(A data block)
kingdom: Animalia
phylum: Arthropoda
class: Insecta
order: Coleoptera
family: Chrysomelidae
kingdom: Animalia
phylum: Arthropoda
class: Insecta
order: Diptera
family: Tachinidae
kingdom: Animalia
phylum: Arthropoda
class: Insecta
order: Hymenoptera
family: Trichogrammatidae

--

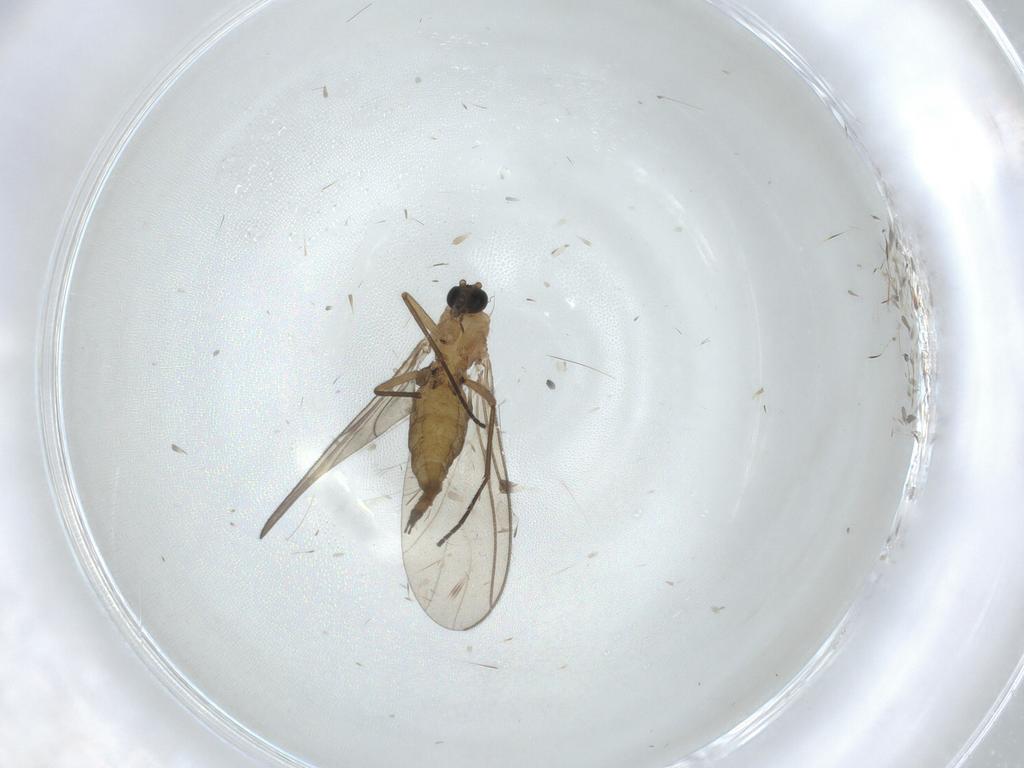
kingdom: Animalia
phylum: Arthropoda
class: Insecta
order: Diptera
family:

Task goal. Can you extract every line from the one containing "family: Chrysomelidae" down to the one containing "order: Hymenoptera", both included, and repeat them unchanged?

The answer.
family: Chrysomelidae
kingdom: Animalia
phylum: Arthropoda
class: Insecta
order: Diptera
family: Tachinidae
kingdom: Animalia
phylum: Arthropoda
class: Insecta
order: Hymenoptera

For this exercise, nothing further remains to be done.